Aim of the exercise – Please print only the top portion of the entries below, ending with the line that contains "- [Esegui un", exactly as written.

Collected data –
──────────────────────────────

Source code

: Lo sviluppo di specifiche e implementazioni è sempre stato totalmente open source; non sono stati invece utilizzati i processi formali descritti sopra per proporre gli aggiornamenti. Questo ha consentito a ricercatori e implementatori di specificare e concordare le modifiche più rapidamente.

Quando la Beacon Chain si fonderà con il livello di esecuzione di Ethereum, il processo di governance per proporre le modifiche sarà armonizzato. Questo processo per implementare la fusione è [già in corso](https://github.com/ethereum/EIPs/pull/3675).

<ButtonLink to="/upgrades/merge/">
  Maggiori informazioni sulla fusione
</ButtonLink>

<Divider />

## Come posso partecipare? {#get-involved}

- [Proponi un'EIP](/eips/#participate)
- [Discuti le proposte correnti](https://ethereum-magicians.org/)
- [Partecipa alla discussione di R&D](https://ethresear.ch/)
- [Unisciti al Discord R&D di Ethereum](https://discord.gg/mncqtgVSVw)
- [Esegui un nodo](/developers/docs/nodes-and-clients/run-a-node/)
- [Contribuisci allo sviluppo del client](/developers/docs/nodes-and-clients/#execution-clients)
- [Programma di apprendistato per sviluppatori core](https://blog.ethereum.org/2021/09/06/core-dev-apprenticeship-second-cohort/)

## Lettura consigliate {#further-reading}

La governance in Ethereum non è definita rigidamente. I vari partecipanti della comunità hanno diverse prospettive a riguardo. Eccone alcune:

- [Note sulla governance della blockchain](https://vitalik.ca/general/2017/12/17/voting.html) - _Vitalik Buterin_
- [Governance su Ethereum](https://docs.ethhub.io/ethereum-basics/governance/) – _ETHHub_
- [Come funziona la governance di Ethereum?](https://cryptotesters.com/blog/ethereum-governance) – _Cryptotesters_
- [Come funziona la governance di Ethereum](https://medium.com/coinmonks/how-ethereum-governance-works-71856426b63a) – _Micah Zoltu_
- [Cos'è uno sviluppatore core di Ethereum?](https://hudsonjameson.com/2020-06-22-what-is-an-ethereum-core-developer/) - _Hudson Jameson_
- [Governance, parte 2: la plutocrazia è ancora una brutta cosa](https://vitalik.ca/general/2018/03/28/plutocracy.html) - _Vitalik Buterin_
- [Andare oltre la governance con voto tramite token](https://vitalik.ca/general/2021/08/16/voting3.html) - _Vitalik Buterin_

──────────────────────────────

Solved problem –
Source code

: Lo sviluppo di specifiche e implementazioni è sempre stato totalmente open source; non sono stati invece utilizzati i processi formali descritti sopra per proporre gli aggiornamenti. Questo ha consentito a ricercatori e implementatori di specificare e concordare le modifiche più rapidamente.

Quando la Beacon Chain si fonderà con il livello di esecuzione di Ethereum, il processo di governance per proporre le modifiche sarà armonizzato. Questo processo per implementare la fusione è [già in corso](https://github.com/ethereum/EIPs/pull/3675).

<ButtonLink to="/upgrades/merge/">
  Maggiori informazioni sulla fusione
</ButtonLink>

<Divider />

## Come posso partecipare? {#get-involved}

- [Proponi un'EIP](/eips/#participate)
- [Discuti le proposte correnti](https://ethereum-magicians.org/)
- [Partecipa alla discussione di R&D](https://ethresear.ch/)
- [Unisciti al Discord R&D di Ethereum](https://discord.gg/mncqtgVSVw)
- [Esegui un nodo](/developers/docs/nodes-and-clients/run-a-node/)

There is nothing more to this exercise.